The sentence constructions lacked variety and sophistication. Sentences often began with a character’s name, even the same one in several consecutive sentences, and far too often (17 in the first 1%) they began with words ending with ‘ing’ – a construction that makes the prose flat and unimaginative. Passive verbs peppered the prose like measles, and the sentences generally didn’t flow into each other. Their regular pattern was, he did this, he did that, she did something else and so on. The effect was somewhat choppy, making it difficult to read.
The prose also suffered from run on sentences such as ‘Aubrey called with a crack in his voice through the rectangular door,’ and ‘the cat landed with every hair raised on the porch railing.’ I also found myself wondering at terms such as, ‘ruffled stillness’ and ‘anguished relief’ or the noteworthy, ‘her eyes snapped forward.’ I had a rather terrifying image of eyes with teeth that snapped together as they leapt from the character’s eye sockets to attack some unsuspecting person. I’m pretty sure that was not the image the author intended.

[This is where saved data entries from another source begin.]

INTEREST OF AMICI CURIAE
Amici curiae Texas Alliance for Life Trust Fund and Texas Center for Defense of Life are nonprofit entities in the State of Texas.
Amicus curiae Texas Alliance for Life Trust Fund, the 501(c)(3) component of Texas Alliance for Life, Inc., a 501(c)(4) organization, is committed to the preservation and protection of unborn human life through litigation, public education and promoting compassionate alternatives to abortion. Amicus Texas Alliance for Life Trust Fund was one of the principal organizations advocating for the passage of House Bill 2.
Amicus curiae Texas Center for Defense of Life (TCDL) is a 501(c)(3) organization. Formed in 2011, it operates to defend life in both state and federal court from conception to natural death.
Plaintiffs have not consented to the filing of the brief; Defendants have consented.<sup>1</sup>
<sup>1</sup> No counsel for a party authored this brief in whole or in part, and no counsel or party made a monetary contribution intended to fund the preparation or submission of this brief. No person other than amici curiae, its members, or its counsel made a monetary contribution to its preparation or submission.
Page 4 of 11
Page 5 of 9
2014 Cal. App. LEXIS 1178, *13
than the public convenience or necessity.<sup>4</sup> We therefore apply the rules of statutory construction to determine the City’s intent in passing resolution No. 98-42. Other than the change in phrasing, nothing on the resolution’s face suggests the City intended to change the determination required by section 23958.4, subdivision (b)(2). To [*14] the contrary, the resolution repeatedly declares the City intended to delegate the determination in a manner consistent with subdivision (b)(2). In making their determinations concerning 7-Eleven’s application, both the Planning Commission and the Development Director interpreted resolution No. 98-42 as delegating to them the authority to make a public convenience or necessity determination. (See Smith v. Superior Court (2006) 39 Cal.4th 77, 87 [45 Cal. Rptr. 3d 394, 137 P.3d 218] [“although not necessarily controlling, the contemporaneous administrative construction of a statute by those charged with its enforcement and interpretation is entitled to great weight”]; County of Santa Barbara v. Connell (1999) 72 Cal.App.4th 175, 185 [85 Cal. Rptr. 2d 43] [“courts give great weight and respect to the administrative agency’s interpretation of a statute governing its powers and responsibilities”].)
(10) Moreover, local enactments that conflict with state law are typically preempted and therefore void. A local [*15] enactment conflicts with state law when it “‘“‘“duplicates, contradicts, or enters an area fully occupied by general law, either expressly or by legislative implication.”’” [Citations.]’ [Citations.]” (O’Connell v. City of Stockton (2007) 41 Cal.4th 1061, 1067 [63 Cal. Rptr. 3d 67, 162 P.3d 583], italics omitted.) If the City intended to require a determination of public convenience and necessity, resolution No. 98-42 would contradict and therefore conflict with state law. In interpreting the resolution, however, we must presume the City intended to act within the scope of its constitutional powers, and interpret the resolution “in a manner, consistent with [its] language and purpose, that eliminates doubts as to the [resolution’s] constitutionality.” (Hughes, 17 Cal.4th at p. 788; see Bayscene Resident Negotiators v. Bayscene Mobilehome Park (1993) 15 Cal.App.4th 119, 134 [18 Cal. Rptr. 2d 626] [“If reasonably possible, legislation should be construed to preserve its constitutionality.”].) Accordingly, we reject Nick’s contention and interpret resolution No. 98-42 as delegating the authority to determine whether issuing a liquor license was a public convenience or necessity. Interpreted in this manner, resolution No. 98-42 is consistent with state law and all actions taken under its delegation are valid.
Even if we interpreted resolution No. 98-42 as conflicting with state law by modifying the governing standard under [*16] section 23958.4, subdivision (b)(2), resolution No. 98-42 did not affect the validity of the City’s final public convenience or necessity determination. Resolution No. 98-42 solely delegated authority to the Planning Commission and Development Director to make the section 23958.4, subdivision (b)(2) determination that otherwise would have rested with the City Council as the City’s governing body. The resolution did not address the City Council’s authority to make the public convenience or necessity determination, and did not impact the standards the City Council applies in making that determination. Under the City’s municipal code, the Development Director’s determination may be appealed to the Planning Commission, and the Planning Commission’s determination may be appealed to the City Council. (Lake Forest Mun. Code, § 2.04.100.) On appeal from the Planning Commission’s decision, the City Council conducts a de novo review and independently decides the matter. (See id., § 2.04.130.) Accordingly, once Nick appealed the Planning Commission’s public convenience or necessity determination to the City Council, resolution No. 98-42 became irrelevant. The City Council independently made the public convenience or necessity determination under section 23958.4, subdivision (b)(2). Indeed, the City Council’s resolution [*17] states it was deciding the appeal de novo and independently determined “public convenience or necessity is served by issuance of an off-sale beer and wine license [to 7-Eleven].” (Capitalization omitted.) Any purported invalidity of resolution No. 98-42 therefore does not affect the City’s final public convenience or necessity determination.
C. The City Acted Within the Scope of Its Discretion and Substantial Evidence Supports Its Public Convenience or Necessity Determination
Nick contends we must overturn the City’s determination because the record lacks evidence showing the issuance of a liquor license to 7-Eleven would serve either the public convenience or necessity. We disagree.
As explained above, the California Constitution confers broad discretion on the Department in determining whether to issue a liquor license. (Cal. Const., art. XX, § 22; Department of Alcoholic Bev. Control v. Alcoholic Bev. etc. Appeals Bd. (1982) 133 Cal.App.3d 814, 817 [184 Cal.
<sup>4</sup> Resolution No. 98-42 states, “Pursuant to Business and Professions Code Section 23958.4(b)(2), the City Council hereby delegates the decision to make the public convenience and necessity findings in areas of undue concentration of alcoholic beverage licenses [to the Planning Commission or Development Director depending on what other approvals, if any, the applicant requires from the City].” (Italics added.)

Plot wise, the basics were there, but the whole thing needed tightening up, particularly the scenes of the kids with their families, or with other kids at school. These scenes should have contributed to character development at least, but they didn’t, perhaps because the author merely told us what the characters did and rarely how they felt about it. Some scenes didn’t appear to move the story forward in any discernible way, for example the science competition.
The best parts are the more unreal aspects of the story, in particular the scenes between the creatures, and the author does manage to set up some mystery with the characters whose origins and allegiances are unclear.
All up, there’s potential here, but the book needs a lot more work before I could recommend it to anyone.